Task description
Render the part of the entries that opens at their start and closes with the line containing "medio ambiente.", both ends included, as a JSON list of strings, one per line, with blank lines omitted. Leave the pictures out of the answer.

Segment Start: Provided information

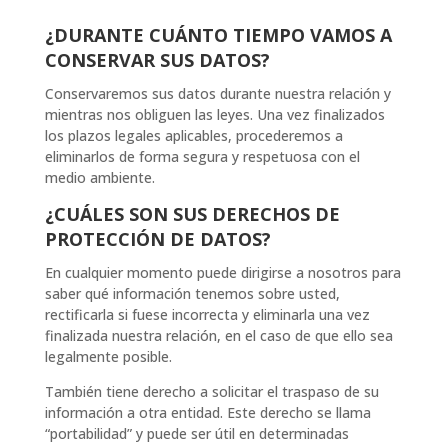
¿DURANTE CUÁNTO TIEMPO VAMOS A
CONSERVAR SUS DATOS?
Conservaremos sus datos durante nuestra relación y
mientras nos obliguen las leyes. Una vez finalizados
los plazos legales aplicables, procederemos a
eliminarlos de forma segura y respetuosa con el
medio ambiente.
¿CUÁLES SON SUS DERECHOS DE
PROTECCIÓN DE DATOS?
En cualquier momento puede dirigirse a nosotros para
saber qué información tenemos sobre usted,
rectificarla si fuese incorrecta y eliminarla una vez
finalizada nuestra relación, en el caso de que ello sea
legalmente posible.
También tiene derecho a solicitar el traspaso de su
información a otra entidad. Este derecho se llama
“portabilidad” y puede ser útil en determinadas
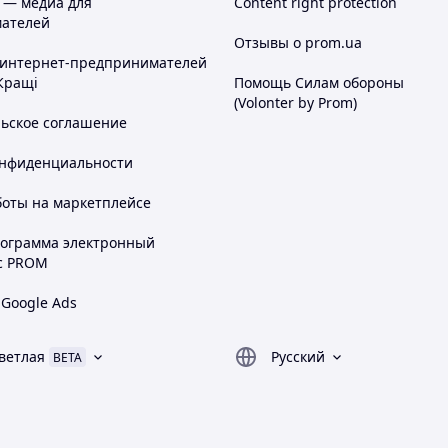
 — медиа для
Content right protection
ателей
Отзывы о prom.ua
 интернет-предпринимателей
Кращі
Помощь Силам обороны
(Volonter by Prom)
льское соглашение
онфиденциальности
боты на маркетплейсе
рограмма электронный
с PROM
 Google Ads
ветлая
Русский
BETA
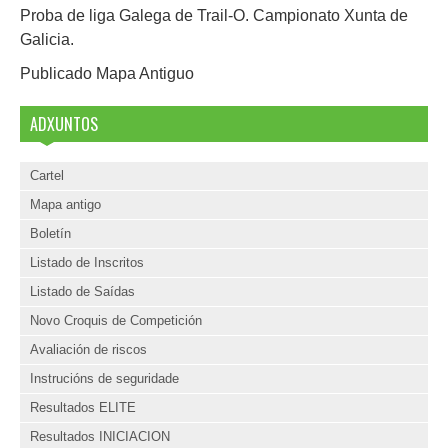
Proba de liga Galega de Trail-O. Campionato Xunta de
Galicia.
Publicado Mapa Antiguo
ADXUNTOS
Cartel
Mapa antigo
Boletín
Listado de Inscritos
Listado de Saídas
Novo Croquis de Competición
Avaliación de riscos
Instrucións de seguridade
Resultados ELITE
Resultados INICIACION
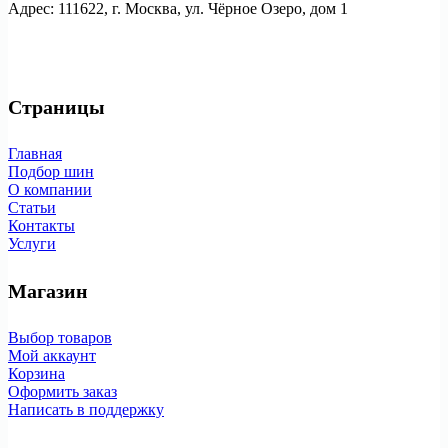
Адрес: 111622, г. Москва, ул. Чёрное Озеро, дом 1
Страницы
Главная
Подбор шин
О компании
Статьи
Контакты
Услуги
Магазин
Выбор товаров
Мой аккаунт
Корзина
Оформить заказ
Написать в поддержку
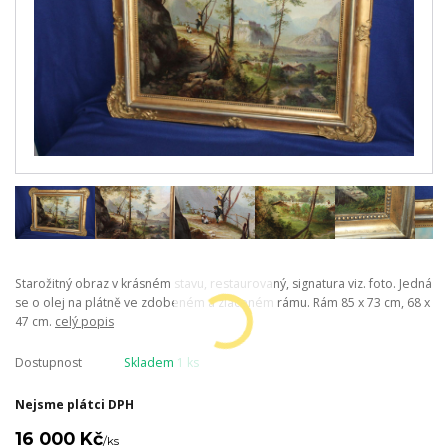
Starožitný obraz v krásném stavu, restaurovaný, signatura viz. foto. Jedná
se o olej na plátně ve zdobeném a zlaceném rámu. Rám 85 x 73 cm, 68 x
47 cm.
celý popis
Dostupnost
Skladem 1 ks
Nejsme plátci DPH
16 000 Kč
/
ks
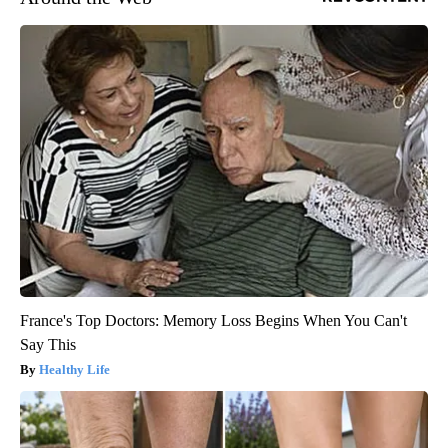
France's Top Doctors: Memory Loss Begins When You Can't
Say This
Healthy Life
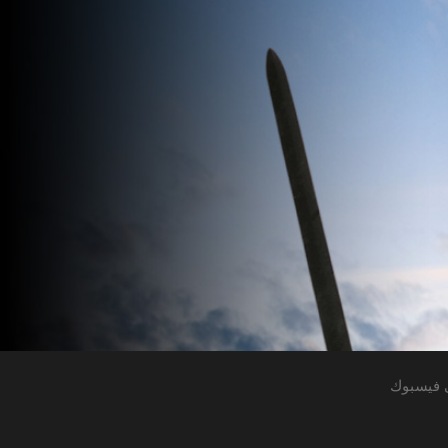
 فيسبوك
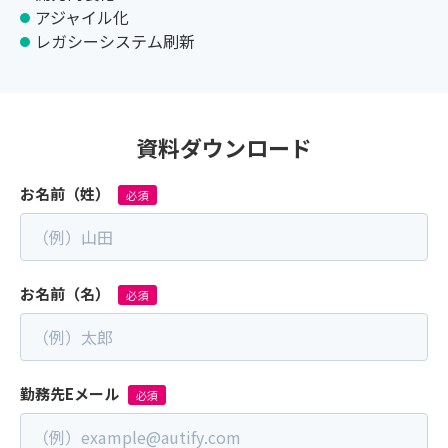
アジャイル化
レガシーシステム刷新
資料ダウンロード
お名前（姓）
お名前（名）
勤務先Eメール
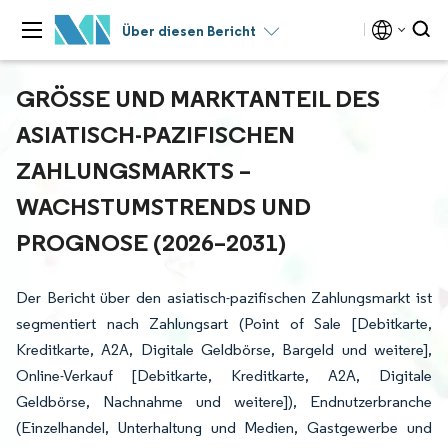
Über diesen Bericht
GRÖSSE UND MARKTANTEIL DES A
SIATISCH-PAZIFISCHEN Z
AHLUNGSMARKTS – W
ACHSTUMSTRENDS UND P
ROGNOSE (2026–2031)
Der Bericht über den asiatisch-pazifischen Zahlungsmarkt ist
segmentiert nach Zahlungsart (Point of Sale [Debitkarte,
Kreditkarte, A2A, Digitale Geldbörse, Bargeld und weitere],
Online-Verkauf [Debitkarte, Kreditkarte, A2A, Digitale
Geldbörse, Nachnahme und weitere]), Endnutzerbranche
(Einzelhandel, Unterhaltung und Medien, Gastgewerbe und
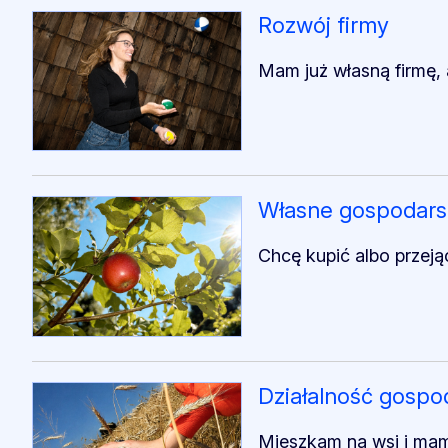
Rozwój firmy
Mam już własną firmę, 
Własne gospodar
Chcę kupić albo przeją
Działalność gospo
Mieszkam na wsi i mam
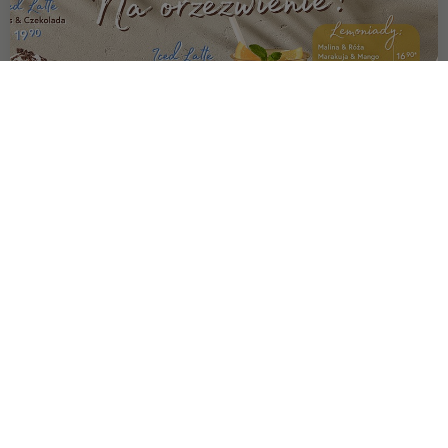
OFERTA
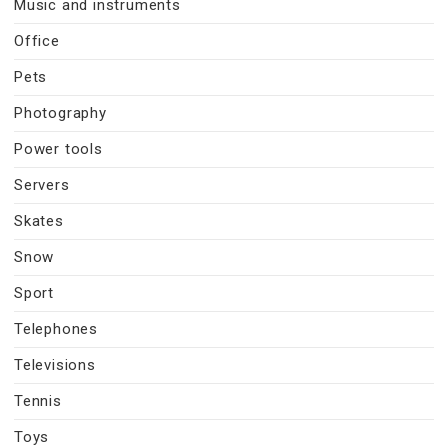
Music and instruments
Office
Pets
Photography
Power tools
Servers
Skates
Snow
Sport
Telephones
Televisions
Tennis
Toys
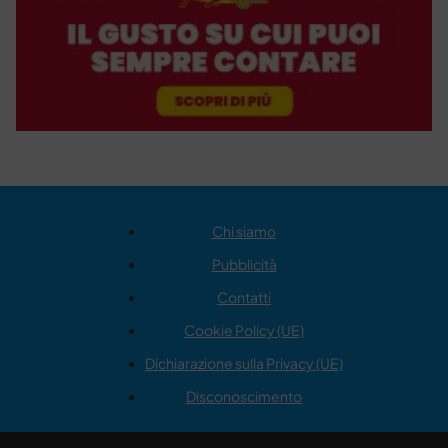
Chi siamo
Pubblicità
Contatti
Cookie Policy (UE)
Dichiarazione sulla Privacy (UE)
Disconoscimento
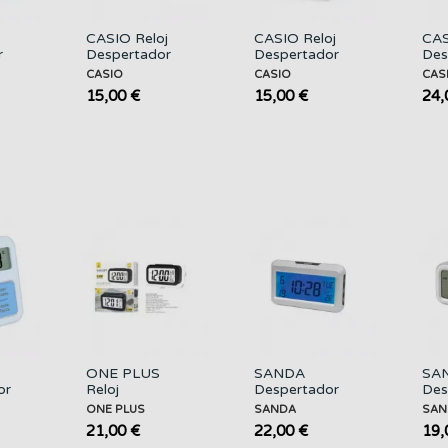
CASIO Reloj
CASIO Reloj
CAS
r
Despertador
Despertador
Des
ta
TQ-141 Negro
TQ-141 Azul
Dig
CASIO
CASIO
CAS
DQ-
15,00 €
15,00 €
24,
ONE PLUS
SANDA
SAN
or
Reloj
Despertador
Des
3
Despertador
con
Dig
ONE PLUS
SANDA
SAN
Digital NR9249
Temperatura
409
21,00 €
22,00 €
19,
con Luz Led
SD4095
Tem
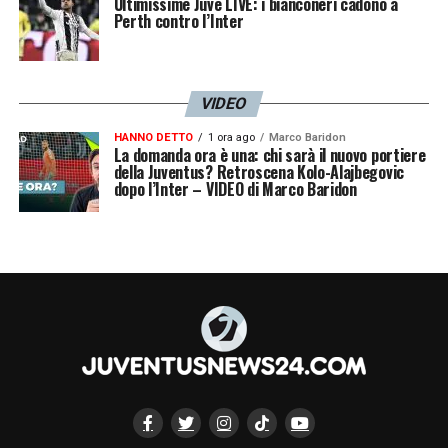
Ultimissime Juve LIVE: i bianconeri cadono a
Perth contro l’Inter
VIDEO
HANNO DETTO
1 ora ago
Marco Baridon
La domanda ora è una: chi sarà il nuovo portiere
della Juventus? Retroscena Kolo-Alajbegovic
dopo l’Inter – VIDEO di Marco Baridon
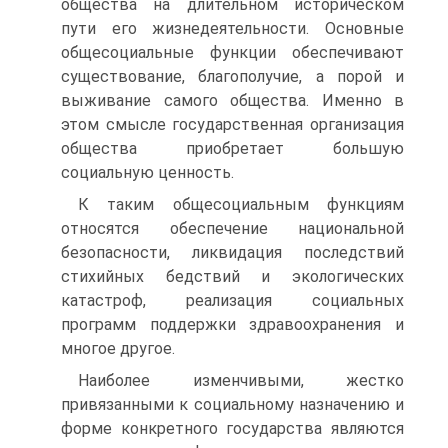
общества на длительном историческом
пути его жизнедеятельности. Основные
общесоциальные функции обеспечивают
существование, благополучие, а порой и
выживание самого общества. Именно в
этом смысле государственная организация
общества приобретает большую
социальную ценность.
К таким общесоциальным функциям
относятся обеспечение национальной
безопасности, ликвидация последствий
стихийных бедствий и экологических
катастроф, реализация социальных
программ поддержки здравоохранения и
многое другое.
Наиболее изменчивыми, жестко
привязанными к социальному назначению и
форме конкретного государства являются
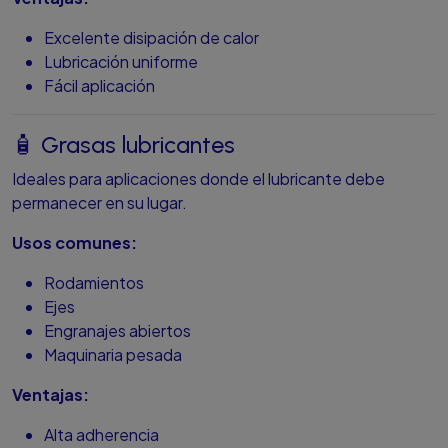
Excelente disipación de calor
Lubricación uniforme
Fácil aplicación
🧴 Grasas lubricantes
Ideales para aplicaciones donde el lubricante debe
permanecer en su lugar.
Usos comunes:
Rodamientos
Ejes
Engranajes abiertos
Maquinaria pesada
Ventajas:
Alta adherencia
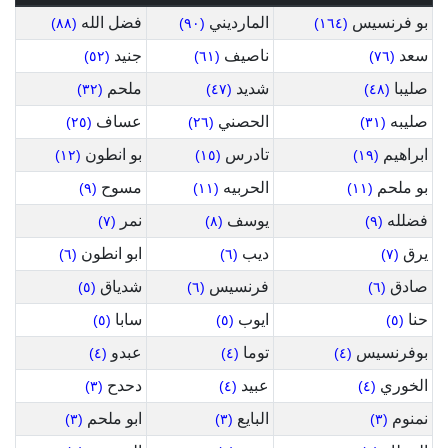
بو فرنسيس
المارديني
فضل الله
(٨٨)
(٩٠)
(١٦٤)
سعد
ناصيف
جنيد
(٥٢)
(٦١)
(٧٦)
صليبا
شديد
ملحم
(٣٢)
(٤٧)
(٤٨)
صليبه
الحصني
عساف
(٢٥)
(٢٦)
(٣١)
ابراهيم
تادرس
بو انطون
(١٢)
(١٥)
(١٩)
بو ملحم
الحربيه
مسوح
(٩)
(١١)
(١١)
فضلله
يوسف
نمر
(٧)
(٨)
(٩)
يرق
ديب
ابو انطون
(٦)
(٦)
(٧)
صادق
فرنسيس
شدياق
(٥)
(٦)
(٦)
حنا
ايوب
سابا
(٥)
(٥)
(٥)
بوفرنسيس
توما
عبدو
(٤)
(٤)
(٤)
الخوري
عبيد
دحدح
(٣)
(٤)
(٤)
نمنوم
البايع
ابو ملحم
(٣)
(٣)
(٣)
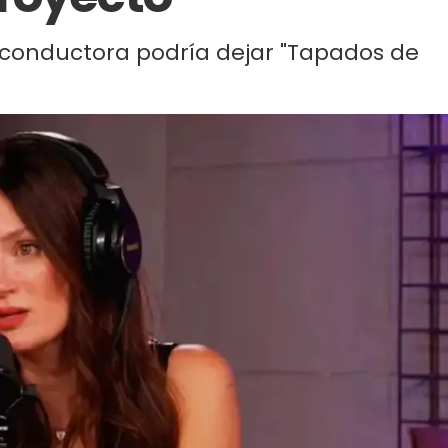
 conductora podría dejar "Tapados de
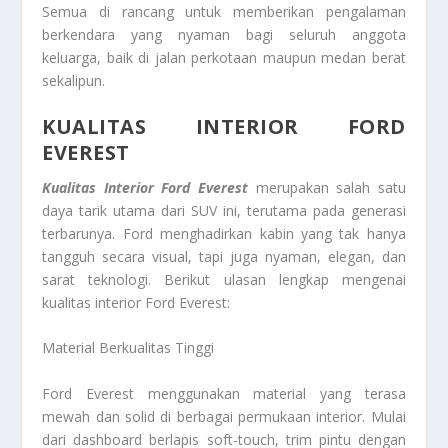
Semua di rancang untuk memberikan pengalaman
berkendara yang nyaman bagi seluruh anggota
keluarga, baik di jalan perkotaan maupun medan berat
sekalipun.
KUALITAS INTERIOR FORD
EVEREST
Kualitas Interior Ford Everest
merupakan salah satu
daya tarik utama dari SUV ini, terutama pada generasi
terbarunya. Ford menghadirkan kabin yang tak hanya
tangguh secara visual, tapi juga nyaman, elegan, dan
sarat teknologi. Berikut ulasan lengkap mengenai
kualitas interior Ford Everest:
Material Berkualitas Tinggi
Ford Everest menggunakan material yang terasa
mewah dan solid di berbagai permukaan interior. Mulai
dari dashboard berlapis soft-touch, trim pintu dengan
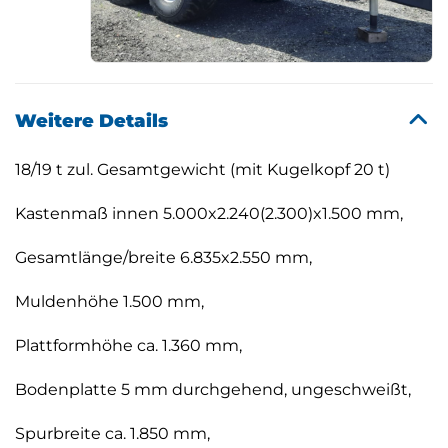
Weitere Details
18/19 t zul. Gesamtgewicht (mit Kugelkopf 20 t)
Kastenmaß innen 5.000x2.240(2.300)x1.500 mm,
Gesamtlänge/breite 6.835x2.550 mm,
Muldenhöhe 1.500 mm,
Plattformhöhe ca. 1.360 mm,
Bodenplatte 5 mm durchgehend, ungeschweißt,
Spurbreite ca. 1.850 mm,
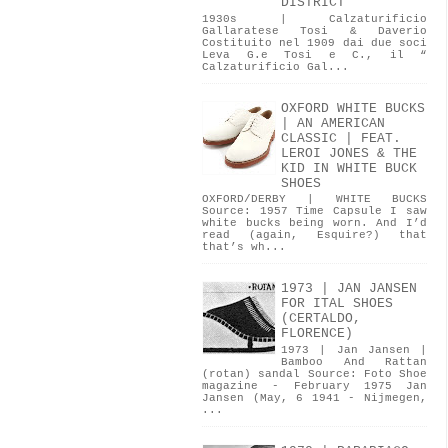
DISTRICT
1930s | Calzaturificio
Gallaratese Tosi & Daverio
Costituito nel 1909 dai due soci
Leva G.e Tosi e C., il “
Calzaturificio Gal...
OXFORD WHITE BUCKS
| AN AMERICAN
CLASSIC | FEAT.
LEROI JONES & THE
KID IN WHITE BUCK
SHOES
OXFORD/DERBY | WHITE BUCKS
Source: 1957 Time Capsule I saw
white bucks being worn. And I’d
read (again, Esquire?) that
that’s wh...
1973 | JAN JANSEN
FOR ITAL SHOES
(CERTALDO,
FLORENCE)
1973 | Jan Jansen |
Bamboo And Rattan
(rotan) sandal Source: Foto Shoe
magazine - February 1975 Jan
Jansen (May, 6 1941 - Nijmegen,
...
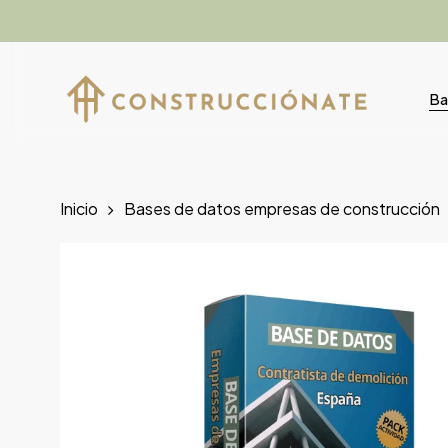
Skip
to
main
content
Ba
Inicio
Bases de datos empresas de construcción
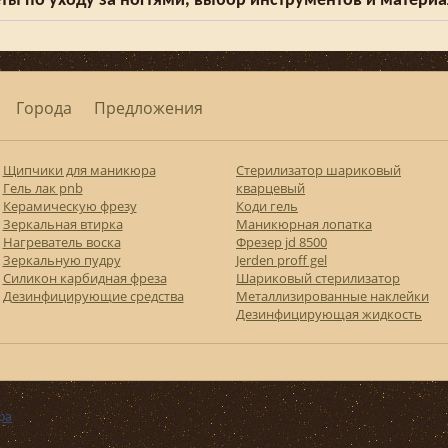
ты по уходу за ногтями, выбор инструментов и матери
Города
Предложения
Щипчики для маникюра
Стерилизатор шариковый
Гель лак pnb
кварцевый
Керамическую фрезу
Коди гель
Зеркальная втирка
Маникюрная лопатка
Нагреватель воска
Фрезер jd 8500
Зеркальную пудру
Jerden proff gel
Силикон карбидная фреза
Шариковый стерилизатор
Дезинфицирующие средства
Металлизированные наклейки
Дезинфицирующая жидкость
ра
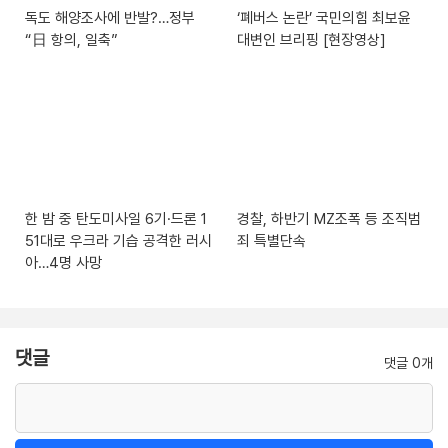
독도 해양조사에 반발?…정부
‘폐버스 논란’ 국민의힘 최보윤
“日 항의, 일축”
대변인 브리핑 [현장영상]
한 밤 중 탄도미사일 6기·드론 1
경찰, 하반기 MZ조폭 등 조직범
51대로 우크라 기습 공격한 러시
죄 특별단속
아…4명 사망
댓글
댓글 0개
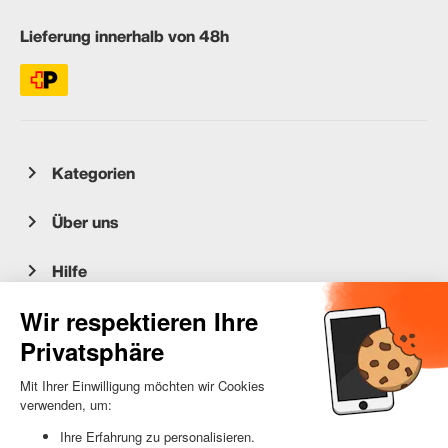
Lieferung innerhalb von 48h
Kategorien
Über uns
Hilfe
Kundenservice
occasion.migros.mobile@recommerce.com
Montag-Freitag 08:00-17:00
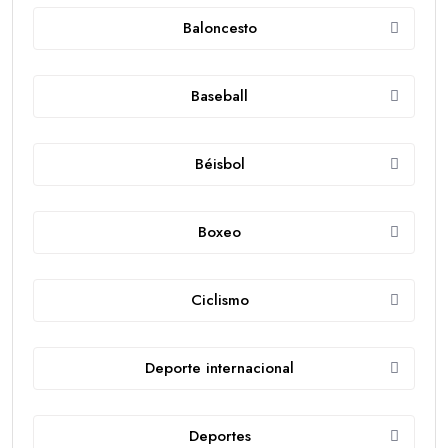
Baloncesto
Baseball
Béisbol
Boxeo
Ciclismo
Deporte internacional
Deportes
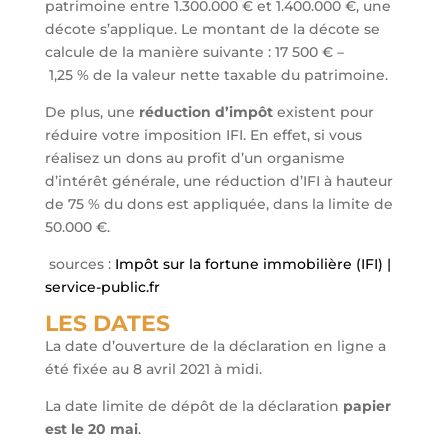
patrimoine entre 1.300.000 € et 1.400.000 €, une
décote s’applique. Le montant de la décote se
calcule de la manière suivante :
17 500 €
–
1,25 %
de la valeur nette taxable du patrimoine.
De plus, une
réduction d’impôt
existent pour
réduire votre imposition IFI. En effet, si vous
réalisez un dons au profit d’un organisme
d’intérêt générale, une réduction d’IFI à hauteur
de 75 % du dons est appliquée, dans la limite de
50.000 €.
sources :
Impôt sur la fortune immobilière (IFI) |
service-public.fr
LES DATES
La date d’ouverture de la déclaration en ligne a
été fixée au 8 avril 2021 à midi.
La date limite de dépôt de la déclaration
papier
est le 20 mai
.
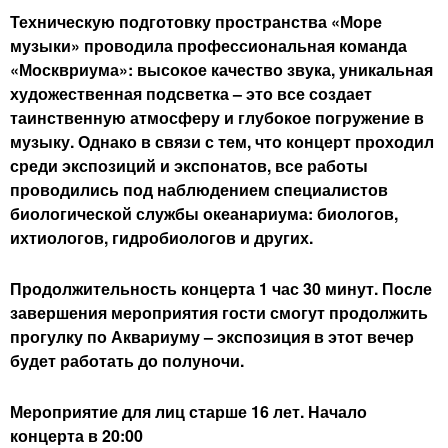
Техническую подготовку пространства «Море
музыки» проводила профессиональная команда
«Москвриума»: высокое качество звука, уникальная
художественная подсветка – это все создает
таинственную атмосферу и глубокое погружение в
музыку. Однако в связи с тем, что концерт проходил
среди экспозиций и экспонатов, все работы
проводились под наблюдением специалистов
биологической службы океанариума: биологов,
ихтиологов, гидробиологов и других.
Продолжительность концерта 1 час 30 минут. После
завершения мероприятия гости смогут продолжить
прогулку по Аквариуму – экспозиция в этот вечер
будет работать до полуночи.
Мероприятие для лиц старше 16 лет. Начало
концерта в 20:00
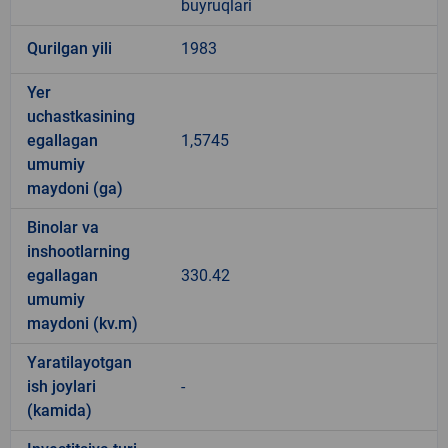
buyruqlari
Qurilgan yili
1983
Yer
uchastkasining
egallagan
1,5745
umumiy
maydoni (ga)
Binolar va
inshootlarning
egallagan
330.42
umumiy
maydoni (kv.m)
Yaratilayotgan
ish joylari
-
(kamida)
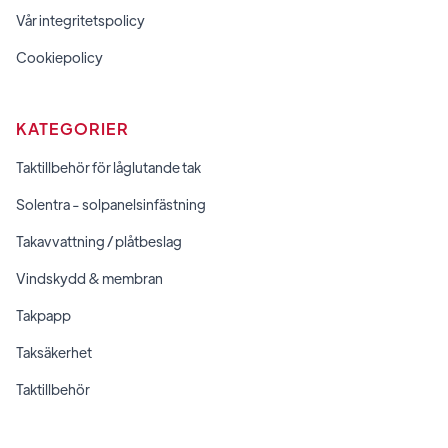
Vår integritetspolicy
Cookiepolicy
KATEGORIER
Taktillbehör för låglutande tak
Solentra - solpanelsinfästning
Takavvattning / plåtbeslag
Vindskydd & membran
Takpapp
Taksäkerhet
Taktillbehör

Segment End: Provided information

Written solution
[
  "¿DURANTE CUÁNTO TIEMPO VAMOS A",
  "CONSERVAR SUS DATOS?",
  "Conservaremos sus datos durante nuestra relación y",
  "mientras nos obliguen las leyes. Una vez finalizados",
  "los plazos legales aplicables, procederemos a",
  "eliminarlos de forma segura y respetuosa con el",
  "medio ambiente."
]